Demos Want Clinton Off Straw Poll Organizers Fear Humiliating Loss To Powell In Cityvote Ballot
The Democratic National Committee wants President Clinton’s name pulled from the ballot of a preference poll of city residents because it fears he might not do well against Colin Powell and Jesse Jackson, organizers said Friday.
“I am dumbfounded,” said Larry Agran, executive director of CityVote and a Democrat. “I can’t figure a reasonable rationale for the president and the DNC to be so hostile toward a presidential preference ballot that ought to be on very favorable terrain for him. This is his political base.”
Organizers hope as many as 500,000 people will participate in CityVote’s nonbinding ballot Nov. 7, 1995, in conjunction with local elections in 19 cities. The cities range from Fayette, Mo., with 2,900 residents, to Boston, with 574,000 residents.
Spokane and Coeur d’Alene are among the cities participating in the balloting. Local officials could not be reached Friday for comment regarding the DNC’s decision.
The ballot lists 21 current and potential presidential candidates in alphabetical order, including Clinton, the major Republican candidates, as well as potential candidates Powell, Jackson, New Jersey Sen.
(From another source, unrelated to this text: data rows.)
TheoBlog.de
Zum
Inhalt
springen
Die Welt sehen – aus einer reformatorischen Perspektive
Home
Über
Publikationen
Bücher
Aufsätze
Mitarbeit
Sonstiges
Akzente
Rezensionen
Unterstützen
Bill Bradley, Ross Perot and others. The list was drawn up by CityVote organizers.
DNC Chairman Don Fowler sent letters Thursday to the mayors of participating cities, asking that Clinton’s name not appear on the ballot.
“They have been very fearful first toward Jesse Jackson and second, now, toward Colin Powell,” said Agran, the former mayor of Irvine, Calif. “But the president really doesn’t have anything to fear except fear itself.”
Agran said none of the cities so far has indicated it will take Clinton’s name off the ballot, but he finds the request troubling.
“The deep concern for me is what this implies about his indifference toward urban America,” Agran said. “Anyone with an ounce of sense knows our cities are in terrible trouble. Yet to see a sitting Democratic president engaging in these very unseemly efforts to strip his name effectively off a ballot, this is not the kind of leadership we need at this time.”
A letter from Fowler to the CityVote offices in Pasadena, Calif., says the DNC’s decade-long policy is to oppose “straw polls and … to disavow, discourage and disassociate itself from any such straw poll.”
But Agran says that policy was “conveniently overlooked” during the hotly contested Democratic presidential primary season in 1991-92.
CityVote organizers pointed to a newspaper story from 1991, reporting that “Arkansas Gov. Bill Clinton trounced his five announced competitors for the Democratic presidential nomination in a straw poll of nearly 1,800 Florida Democratic Convention delegates … it was the first test of strength in the 1992 contest, although the results are not binding.”
Organizers said the cities par ticipating in CityVote are: Spokane; St. Paul, Minn.; Pasadena, Calif.; Olympia; Minneapolis, Minn.; Boston, Mass.; Tumwater, Wash.; Moscow, Idaho; Lacey, Wash.; Fayette, Mo.; Tucson, Ariz.; Rochester, N.Y.; Spokane County; Tacoma; Greenburgh, N.Y.; Boulder, Colo.; Coeur d’Alene; Wenatchee; and Newark, N.J.